More recent studies have demonstrated an improvement in the diagnostic accuracy of CTA (3D-CTA and 4D-CTA) techniques for detecting underlying vascular abnormalities [5, 9, 15, 19]. The improvement in 4D-CTA combines the traditional 3D-CTA with the 4th dimension of time to create a stereoscopic image continuously displaying blood vessels within the short interval of time taken for one investigation. Compared with traditional CTA, which cannot identify AVM vessels during different blood flow phases, 4D-CTA is capable of displaying vascular lesions in the arterial, capillary and venous phases of blood flow through its time-resolved techniques and is therefore a reflection of the vessel’s characteristics at each phase [12, 15]. 4D-CTA has the potential to exclude the vascular causes of haematoma in many cases, therefore avoiding unnecessary DSA investigations. Other major advantages of using 4D-CTA as the initial investigation include the availability of this technique, with many district general hospitals (DGH) involved in hyperacute stroke care having modern CT scanners (minimum of 256 detector rows) that potentially have the capability to run this examination. This avoids unnecessary patient transfer to specialist centres for tests unless deemed to be clinically necessary, such as cases where 4D-CTA indicates that a DSA will be required as part of the patient’s treatment plan. The wider implementation of 4D-CTA includes faster diagnosis due to wider availability and a relatively short scan time, cost-effectiveness, improved anatomical visualisation (increased sensitivity) for more rapid treatment planning, with reduced morbidity and mortality compared with DSA. The disadvantages of CTA are largely historical, including previous reductions in sensitivity in comparison with DSA, reduced availability in DGH, with older techniques providing incomplete information relating to flow patterns in some vascular areas, such as the Circle of Willis [20]. These previous disadvantages have been addressed and overcome by modern CTA techniques.
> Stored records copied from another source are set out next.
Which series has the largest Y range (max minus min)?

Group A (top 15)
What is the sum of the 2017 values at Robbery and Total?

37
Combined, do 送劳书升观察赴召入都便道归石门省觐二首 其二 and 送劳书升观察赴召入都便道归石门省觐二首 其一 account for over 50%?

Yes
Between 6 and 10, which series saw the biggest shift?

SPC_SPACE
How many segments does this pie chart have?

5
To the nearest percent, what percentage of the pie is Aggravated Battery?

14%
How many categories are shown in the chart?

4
Discrepancies noted between 4D-CTA and DSA, as identified in the Biswas et al. study [5] appeared to be interpretation errors when primarily reported, as the lesions were detected following a review of thin section images. Two lesions were visible on the MIP image, although they had poor visibility and were more conspicuous on thinner section images. The 100% specificity in the detection of AVM or DAVF by 4D-CTA indicates that it could be an effective tool in excluding vascular conditions and potentially obviating DSA in the future. 4D-CTA provides a large data set of images and thorough review of all images may help to reduce false-negative cases. For future studies, it would be prudent to assess inter-rater reliability to avoid the introduction of any potential errors that may be producing the observed variability [19]. The level of training for reading 4D-CTA scans should also be standardised across centres to reduce any potential discrepancies, particularly in non-specialist district general hospitals. Additionally, the small number of patients included in the studies reviewed renders it difficult to reach a definite conclusion, which warrants further large-scale studies in this area.

Conclusion

Due to the restricted number of patients and study heterogeneity for 3 out of the 4 studies (100% sensitivity and specificity were reached), performing a meta-analysis was not feasible. Therefore, the literature was assessed qualitatively. The outcome from the 4 studies evaluated above has demonstrated that in the majority of patient cases, 4D-CTA is equally as good as IA-DSA in excluding the vascular causes of haematoma, although there are still issues with the classification of the finer angioarchitectural structures. The lack of relevant studies and the small number of patients included in the four studies reviewed has also highlighted that it would be advantageous to perform further studies comparing 4D-CTA with DSA in larger prospective patient cohorts to increase the evidence base which would inform clinical decision making in patients with spontaneous ICH.